- **Fragmento**
= = = =
San Alberto Magno

(Albert von Bollstádt). N. en los primeros años del si­glo XIII en Lavingen (Suabia), m. en 1280 en Colonia.

Con Alberto Magno, el pensamiento es­colástico inicia la obra de conciliación de la filosofía griega con la doctrina cristiana, y de modo especial la traducción en térmi­nos cristianos de la especulación aristoté­lica.

Formado en las más célebres escuelas de su tiempo: Padua, París, Colonia. Alberto Magno entró muy joven, en 1223, en la orden do­minicana, con cuyo general había tenido contacto en Padua. A continuación se dedi­có a la enseñanza, lo cual le llevó a nume­rosas ciudades de Europa: a París, donde, convertido en maestro de teología en 1245, tuvo como discípulo a Tomás de Aquino, que le acompañó después como amigo y cola­borador.

Éste es el período en que logra componer y publicar numerosas obras, en las que resalta su intento de exponer y comentar toda la obra de Aristóteles, revalorizando la autonomía de la razón humana y de la filosofía en relación con la fe y la teología, y la tentativa de conciliar dos mundos opuestos de cultura, tentativa ésta que más tarde permitió a su gran discípulo Tomás una más completa y sistemática ela­boración de la obra.

Los escritos albertianos de divulgación aristotélica siguen con fide­lidad los títulos y las divisiones de la obra del Estagirita, constituyendo grandes pará­frasis de la misma: escritos de «lógica», de «física», de «metafísica» (v. Metafísica), de «ética» y de «política».
= = = =
- **Datos en estudio**
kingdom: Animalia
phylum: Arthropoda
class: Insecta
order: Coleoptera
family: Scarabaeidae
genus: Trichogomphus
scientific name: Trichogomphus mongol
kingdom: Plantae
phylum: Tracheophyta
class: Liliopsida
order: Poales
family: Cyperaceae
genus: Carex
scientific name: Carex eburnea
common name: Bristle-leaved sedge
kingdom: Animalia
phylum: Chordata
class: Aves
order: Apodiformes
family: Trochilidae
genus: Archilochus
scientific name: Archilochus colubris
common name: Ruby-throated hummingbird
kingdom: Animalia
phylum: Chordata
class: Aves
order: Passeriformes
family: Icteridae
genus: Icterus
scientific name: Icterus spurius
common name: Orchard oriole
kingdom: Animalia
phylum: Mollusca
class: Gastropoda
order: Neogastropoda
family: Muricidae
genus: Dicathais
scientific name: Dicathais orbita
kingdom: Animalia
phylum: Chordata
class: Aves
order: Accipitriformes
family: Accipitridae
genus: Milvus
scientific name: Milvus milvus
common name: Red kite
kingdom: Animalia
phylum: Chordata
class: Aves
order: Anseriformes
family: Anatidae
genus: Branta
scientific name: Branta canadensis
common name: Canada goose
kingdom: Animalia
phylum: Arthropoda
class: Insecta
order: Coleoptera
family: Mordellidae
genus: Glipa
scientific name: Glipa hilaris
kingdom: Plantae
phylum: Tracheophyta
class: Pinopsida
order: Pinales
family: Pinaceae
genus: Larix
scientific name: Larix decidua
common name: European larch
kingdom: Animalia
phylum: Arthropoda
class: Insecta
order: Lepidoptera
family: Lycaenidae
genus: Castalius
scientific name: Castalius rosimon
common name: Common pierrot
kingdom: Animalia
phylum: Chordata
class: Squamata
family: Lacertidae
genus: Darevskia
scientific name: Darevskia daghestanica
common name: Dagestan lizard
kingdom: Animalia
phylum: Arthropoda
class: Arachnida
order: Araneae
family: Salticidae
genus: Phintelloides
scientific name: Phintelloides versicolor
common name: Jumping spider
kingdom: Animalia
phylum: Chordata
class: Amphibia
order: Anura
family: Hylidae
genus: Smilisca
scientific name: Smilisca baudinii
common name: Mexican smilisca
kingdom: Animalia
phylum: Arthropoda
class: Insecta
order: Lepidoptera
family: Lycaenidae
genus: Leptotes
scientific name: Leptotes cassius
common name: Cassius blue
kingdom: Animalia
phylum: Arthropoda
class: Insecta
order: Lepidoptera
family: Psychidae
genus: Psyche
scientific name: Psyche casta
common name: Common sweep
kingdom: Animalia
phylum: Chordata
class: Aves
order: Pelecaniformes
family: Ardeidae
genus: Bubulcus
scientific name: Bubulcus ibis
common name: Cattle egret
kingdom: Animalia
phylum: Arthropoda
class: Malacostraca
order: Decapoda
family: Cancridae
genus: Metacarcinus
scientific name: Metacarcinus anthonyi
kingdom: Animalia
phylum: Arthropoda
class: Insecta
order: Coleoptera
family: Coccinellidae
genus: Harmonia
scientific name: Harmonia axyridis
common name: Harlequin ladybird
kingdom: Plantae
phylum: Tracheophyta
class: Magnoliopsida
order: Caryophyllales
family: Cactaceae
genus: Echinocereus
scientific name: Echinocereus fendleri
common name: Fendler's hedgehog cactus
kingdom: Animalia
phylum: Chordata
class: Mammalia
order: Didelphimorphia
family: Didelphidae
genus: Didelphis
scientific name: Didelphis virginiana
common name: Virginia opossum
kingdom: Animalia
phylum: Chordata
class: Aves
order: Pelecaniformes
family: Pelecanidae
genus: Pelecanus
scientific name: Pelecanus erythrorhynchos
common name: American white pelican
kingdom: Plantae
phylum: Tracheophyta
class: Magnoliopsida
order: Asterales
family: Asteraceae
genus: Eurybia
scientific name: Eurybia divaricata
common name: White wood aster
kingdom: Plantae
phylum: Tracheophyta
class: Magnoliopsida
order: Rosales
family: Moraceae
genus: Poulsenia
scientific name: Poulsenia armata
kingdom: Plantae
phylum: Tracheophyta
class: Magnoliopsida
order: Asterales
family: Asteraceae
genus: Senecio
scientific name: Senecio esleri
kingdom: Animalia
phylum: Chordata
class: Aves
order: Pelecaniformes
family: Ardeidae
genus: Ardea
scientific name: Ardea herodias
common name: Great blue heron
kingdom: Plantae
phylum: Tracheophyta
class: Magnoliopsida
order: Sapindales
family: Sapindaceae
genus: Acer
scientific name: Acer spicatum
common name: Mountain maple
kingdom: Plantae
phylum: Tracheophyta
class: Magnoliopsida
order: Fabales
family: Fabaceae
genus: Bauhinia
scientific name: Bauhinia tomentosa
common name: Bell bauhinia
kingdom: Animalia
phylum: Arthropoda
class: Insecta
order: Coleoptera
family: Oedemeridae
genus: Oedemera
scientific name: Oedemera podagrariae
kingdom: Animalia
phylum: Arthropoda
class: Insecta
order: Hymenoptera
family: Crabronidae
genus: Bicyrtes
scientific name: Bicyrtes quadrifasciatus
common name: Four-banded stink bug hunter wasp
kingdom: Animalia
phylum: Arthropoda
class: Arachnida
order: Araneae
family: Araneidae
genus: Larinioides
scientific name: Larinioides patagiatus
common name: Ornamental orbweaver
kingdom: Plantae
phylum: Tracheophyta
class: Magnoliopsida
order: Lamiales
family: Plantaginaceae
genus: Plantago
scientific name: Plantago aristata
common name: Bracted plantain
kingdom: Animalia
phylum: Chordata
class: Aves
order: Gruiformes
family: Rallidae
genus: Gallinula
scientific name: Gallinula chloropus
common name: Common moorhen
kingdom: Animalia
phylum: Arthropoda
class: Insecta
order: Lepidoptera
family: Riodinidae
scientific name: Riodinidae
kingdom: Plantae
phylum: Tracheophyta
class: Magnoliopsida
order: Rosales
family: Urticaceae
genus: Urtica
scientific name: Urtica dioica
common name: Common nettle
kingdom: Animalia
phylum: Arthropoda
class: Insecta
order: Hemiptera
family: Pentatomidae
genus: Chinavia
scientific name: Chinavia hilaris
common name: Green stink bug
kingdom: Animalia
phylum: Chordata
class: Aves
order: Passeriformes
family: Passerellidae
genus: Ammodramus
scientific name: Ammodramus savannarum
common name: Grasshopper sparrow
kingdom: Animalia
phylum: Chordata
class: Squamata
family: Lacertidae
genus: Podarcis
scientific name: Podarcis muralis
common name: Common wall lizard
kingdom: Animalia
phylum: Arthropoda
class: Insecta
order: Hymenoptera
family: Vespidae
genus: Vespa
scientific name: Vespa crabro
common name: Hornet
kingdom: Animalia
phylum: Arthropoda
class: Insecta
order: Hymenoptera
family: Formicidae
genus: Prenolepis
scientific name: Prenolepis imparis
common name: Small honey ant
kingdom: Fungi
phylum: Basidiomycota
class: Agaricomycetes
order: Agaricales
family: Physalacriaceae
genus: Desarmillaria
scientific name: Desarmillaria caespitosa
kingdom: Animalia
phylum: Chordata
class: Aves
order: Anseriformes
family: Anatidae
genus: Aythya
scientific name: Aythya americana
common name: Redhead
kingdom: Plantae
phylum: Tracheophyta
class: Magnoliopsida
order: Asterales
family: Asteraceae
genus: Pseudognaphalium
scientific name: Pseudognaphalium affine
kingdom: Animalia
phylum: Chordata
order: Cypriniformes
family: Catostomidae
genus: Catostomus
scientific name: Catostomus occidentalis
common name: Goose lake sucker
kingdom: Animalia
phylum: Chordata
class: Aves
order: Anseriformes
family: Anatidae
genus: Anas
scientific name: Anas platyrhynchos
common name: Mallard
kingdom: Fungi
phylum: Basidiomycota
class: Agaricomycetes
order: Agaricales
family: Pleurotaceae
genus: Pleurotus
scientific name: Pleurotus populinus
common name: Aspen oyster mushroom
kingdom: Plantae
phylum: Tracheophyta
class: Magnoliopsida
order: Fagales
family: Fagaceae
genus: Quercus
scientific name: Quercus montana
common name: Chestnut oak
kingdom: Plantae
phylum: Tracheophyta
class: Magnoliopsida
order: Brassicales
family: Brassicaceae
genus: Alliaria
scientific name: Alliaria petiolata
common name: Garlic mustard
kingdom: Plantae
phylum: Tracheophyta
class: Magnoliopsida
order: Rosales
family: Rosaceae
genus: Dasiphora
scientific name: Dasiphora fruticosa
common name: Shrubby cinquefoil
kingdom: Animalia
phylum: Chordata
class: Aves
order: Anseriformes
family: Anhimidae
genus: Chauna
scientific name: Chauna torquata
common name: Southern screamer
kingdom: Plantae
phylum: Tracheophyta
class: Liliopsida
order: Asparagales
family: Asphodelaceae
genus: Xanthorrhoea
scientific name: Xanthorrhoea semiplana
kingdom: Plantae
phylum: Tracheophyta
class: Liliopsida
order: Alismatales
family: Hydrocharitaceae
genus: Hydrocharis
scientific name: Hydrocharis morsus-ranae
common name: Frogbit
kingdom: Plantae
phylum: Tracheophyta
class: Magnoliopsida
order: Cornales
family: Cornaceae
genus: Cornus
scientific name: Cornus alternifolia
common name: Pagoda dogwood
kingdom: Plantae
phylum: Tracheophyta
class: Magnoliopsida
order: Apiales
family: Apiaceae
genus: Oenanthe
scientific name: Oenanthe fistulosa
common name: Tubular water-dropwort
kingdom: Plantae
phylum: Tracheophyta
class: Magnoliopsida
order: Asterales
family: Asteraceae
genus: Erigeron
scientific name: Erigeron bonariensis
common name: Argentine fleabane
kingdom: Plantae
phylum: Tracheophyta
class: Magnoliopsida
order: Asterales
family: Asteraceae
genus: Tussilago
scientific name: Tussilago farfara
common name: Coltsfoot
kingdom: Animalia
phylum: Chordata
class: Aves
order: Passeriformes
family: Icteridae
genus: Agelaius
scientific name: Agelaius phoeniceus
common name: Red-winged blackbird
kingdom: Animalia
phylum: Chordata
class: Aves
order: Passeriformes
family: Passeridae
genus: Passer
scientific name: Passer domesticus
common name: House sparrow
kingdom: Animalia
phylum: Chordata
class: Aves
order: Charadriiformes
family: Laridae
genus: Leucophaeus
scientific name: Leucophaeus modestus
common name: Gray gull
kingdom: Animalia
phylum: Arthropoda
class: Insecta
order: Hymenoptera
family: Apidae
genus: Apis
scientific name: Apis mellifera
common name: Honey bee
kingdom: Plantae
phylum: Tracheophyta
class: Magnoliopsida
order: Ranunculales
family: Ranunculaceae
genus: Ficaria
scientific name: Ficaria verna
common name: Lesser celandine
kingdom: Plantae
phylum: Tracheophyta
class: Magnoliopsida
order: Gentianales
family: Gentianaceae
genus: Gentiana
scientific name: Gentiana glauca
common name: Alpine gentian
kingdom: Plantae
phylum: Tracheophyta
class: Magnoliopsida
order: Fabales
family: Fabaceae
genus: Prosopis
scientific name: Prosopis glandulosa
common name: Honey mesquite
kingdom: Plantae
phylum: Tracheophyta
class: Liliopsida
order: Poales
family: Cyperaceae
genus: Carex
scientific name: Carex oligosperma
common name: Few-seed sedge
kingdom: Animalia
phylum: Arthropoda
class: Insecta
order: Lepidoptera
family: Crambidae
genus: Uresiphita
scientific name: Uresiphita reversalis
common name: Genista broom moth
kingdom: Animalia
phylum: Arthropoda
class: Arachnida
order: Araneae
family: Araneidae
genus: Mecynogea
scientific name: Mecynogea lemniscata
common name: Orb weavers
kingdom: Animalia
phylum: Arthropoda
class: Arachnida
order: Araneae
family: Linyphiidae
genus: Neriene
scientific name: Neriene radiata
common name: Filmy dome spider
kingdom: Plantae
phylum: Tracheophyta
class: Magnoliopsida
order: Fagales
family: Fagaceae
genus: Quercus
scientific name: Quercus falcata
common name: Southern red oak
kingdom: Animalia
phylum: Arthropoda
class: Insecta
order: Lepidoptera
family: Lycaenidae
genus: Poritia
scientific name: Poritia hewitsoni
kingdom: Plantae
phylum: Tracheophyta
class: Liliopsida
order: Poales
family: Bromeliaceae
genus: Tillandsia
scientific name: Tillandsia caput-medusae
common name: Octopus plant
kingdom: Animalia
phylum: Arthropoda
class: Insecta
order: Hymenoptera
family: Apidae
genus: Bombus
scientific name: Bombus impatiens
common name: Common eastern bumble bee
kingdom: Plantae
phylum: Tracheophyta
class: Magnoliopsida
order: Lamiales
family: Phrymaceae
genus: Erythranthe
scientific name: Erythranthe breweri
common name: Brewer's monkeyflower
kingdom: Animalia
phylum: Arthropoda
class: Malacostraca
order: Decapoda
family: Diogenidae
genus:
= = = =
- **Qué se pide**
Prosigue el fragmento sobre San Alberto Magno a partir de su última oración.

- **Problema resuelto**
Entre otras nume­rosas obras, El cielo y el mundo (v.), Del alma (v.), Sobre la unidad del intelecto con­tra Averroes (v.), De los quince problemas (v.); de más estricto carácter teológico son el Comentario al Antiguo y Nuevo Testamento, la Surnrna de creaturis, el Comentario a los Libros de Sentencias de Pedro Lombardo, la Suma teológica (v.); entre los escritos mís­ticos: el Comentario al «De divinis nominibus», del seudo Dionisio.

Un gran interés por la ciencia y por la indagación experi­mental impulsó a Alberto Magno a investigaciones en sus numerosos viajes e hizo de él un agu­do observador del mundo de la naturaleza, hasta el punto de hacerse sospechoso de magia por los descubrimientos que realizó.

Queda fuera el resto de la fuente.